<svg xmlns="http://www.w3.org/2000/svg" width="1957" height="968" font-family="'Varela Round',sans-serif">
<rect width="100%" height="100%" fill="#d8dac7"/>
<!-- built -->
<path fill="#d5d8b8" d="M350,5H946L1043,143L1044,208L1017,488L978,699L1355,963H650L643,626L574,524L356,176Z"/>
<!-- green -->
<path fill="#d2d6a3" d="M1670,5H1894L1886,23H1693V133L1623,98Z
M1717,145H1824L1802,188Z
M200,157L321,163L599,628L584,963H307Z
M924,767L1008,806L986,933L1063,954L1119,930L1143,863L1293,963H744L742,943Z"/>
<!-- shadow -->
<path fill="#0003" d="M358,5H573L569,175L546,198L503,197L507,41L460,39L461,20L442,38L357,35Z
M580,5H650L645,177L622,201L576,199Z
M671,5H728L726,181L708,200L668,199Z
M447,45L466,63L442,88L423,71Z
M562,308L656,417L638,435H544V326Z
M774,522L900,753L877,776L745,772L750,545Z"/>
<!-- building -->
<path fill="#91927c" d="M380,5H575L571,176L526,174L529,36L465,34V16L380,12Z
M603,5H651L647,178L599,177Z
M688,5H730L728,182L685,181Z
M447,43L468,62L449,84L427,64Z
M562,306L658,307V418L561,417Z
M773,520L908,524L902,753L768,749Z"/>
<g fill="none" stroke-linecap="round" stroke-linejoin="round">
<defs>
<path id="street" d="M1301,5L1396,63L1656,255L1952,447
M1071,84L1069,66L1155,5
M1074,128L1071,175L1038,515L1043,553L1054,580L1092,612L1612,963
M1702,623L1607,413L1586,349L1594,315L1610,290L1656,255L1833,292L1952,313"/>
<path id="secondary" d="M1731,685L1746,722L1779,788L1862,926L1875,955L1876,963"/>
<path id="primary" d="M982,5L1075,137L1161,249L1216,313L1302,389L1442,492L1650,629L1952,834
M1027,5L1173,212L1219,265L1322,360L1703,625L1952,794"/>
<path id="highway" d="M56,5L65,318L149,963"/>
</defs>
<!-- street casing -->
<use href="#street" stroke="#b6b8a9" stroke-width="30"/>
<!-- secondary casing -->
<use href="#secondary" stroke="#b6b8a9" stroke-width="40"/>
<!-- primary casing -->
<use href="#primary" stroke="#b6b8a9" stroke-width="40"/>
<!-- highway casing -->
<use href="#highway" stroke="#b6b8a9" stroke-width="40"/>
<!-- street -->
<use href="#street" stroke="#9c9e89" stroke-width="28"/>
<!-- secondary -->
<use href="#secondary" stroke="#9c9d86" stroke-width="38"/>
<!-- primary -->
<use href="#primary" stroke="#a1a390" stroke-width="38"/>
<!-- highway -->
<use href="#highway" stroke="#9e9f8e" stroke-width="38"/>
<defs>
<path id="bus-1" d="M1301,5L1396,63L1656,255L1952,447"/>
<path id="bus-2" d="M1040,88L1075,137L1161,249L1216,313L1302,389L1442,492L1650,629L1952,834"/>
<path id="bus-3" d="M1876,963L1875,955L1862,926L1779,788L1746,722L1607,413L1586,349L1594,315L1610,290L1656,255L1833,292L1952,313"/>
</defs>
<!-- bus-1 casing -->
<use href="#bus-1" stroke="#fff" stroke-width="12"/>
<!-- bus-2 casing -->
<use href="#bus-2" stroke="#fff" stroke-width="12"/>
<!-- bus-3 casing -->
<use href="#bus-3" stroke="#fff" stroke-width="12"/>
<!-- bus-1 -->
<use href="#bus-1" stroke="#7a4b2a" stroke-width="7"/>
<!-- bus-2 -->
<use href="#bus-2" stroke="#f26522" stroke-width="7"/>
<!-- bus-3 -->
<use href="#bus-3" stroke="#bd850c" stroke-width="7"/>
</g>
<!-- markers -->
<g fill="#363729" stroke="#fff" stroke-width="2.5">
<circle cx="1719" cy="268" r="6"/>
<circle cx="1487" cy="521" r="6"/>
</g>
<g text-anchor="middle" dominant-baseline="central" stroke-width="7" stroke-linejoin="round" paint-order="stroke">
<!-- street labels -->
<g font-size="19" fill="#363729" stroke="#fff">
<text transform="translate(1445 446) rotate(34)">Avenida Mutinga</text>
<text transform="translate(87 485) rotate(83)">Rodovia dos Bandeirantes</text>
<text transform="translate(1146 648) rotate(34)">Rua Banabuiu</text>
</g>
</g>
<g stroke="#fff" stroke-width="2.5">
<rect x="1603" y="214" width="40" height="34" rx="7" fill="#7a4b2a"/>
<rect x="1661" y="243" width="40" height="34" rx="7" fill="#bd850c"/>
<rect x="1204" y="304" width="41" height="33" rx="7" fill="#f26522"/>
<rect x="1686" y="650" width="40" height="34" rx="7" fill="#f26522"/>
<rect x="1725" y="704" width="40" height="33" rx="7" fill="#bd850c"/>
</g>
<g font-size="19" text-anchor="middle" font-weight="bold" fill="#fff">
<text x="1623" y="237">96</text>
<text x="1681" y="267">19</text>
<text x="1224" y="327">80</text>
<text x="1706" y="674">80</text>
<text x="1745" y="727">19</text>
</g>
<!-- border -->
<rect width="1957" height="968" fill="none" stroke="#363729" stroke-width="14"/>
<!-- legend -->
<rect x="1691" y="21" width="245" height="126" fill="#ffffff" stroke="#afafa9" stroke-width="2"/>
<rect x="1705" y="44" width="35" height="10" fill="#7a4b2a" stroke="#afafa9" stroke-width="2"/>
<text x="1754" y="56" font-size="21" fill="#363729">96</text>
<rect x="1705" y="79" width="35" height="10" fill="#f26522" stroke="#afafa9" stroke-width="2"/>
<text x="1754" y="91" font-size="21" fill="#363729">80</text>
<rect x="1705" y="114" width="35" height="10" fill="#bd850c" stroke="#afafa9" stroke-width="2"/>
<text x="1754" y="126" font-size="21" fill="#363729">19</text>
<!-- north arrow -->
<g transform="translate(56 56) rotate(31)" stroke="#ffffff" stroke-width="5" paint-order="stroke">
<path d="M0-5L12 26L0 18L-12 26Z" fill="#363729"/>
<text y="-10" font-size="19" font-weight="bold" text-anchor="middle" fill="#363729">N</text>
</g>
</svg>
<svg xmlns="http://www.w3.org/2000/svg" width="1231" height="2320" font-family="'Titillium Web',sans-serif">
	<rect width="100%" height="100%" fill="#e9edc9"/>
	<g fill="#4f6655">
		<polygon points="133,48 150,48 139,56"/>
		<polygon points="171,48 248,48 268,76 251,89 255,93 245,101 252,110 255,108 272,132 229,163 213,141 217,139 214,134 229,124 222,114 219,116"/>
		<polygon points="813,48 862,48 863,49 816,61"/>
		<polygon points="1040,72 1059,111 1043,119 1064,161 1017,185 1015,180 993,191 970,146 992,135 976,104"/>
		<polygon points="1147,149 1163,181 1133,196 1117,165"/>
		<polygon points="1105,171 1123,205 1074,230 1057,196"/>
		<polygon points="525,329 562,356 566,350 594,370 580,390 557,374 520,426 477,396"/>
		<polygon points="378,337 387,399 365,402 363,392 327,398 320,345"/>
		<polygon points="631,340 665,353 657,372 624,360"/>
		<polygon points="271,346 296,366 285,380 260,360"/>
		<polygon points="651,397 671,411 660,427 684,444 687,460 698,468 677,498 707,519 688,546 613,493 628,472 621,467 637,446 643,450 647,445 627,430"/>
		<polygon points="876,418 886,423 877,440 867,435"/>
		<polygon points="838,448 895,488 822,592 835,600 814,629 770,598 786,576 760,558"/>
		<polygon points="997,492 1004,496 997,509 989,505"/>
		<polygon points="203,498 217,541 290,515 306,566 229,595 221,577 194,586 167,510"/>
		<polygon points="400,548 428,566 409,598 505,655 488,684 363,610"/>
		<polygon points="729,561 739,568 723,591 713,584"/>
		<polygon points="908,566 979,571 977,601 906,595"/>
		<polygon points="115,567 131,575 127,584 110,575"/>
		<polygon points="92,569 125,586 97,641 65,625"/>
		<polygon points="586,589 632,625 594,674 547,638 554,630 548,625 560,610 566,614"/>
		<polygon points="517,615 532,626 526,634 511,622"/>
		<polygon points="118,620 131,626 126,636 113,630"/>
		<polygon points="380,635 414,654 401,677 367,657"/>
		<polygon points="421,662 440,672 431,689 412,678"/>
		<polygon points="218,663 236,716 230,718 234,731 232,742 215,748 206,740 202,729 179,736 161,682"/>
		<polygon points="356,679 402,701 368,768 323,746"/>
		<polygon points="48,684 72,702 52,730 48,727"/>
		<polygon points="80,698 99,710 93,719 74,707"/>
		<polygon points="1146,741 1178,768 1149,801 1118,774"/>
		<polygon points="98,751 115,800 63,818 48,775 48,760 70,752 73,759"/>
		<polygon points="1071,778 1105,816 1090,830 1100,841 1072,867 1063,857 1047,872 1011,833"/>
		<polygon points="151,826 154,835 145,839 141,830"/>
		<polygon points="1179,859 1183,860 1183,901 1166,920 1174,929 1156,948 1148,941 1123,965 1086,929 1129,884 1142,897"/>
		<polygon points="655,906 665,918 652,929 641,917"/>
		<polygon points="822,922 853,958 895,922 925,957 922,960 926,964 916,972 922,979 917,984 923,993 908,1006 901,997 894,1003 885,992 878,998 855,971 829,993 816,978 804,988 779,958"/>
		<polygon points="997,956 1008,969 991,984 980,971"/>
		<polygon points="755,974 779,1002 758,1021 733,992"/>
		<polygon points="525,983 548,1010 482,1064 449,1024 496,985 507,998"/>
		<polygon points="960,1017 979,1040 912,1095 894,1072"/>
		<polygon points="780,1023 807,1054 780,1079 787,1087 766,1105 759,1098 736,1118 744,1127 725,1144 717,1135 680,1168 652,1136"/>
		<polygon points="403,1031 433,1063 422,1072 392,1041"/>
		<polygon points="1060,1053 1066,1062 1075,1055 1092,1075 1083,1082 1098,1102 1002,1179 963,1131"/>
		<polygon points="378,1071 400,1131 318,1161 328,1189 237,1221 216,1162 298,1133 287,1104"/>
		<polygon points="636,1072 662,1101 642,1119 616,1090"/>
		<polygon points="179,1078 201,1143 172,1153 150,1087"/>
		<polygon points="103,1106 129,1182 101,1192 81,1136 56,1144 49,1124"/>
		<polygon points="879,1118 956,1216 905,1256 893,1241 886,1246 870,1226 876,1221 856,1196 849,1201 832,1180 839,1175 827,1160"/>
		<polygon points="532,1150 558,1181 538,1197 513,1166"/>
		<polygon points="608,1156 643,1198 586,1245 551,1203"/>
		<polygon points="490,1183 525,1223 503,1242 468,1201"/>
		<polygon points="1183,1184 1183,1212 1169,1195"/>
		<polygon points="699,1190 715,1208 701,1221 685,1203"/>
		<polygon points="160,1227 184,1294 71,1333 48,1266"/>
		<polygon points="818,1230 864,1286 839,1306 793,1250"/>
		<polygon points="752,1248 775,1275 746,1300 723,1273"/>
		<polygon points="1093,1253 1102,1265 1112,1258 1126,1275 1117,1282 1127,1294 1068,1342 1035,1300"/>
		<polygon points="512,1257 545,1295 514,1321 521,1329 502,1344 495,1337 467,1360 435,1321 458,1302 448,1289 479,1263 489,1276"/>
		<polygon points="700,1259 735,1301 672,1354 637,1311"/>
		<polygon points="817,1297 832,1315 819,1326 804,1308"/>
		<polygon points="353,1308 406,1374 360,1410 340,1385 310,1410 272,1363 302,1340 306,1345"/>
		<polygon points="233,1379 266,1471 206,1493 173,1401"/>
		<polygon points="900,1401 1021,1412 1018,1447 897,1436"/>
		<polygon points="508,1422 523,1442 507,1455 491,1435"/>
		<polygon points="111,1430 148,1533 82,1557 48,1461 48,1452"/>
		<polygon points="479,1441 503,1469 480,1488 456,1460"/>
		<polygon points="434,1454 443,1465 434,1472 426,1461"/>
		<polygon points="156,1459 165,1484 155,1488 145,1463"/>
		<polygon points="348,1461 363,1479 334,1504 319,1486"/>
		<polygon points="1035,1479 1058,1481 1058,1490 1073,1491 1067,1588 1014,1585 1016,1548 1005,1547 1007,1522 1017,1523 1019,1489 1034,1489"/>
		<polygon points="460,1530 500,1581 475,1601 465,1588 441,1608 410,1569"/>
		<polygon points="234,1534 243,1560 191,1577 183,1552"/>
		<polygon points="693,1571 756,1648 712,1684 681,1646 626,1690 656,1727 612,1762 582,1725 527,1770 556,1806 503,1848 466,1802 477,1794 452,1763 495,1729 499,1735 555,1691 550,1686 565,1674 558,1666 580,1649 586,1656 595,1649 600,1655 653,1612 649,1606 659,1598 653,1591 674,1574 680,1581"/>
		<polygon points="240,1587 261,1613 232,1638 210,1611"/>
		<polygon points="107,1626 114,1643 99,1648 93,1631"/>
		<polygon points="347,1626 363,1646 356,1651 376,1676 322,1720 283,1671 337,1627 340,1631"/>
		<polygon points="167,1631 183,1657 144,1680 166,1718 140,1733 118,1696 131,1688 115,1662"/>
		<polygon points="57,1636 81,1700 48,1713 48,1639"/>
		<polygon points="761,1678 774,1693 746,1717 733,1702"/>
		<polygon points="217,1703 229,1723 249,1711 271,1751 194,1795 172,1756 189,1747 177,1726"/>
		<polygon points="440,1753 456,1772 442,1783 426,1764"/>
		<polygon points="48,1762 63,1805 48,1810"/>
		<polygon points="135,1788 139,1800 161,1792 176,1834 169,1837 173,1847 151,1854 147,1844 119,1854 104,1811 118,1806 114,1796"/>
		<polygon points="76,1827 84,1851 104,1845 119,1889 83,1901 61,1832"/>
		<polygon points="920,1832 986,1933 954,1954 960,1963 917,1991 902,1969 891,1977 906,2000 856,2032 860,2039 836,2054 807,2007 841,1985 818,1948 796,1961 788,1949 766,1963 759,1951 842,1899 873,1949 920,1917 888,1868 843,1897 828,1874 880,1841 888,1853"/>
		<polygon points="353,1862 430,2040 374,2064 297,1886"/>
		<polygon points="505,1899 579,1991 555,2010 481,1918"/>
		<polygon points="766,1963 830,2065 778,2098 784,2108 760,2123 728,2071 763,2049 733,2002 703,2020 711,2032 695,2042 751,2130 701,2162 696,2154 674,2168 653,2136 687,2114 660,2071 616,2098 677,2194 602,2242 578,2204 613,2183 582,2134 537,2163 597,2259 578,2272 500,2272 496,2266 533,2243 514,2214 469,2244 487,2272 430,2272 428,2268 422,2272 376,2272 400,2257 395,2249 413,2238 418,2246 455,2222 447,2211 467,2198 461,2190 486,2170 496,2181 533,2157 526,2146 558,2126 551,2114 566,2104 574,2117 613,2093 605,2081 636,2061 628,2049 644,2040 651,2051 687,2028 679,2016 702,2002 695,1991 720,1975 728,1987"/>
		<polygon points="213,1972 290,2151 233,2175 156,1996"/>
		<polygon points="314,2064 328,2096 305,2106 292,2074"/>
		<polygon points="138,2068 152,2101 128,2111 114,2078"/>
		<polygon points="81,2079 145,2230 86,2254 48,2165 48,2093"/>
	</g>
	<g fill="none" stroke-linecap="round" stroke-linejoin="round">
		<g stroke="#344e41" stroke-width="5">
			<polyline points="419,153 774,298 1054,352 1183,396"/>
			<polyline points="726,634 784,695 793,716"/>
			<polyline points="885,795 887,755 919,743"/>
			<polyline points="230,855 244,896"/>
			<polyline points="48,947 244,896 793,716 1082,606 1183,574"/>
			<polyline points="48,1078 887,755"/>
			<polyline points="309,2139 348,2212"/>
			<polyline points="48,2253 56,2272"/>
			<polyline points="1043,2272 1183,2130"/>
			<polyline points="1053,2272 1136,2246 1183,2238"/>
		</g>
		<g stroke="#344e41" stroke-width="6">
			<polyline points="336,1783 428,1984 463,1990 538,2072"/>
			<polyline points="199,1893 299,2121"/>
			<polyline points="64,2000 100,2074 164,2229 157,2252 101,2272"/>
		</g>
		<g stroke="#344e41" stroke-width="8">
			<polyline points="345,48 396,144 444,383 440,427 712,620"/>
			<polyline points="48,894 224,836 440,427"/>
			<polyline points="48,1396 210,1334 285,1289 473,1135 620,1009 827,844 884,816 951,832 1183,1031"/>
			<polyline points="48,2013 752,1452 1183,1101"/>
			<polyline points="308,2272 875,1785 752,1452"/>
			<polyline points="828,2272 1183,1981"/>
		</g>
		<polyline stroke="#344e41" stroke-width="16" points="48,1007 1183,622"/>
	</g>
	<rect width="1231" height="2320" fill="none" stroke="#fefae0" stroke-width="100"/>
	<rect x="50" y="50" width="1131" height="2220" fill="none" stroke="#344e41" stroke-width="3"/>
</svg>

AIM OF THE TASK.
Lines before the one containing "396,144 444,383 440,427" are not wanted; please set down that line and every line after it through the end of the material, exactly.

WRITTEN SOLUTION.
			<polyline points="345,48 396,144 444,383 440,427 712,620"/>
			<polyline points="48,894 224,836 440,427"/>
			<polyline points="48,1396 210,1334 285,1289 473,1135 620,1009 827,844 884,816 951,832 1183,1031"/>
			<polyline points="48,2013 752,1452 1183,1101"/>
			<polyline points="308,2272 875,1785 752,1452"/>
			<polyline points="828,2272 1183,1981"/>
		</g>
		<polyline stroke="#344e41" stroke-width="16" points="48,1007 1183,622"/>
	</g>
	<rect width="1231" height="2320" fill="none" stroke="#fefae0" stroke-width="100"/>
	<rect x="50" y="50" width="1131" height="2220" fill="none" stroke="#344e41" stroke-width="3"/>
</svg>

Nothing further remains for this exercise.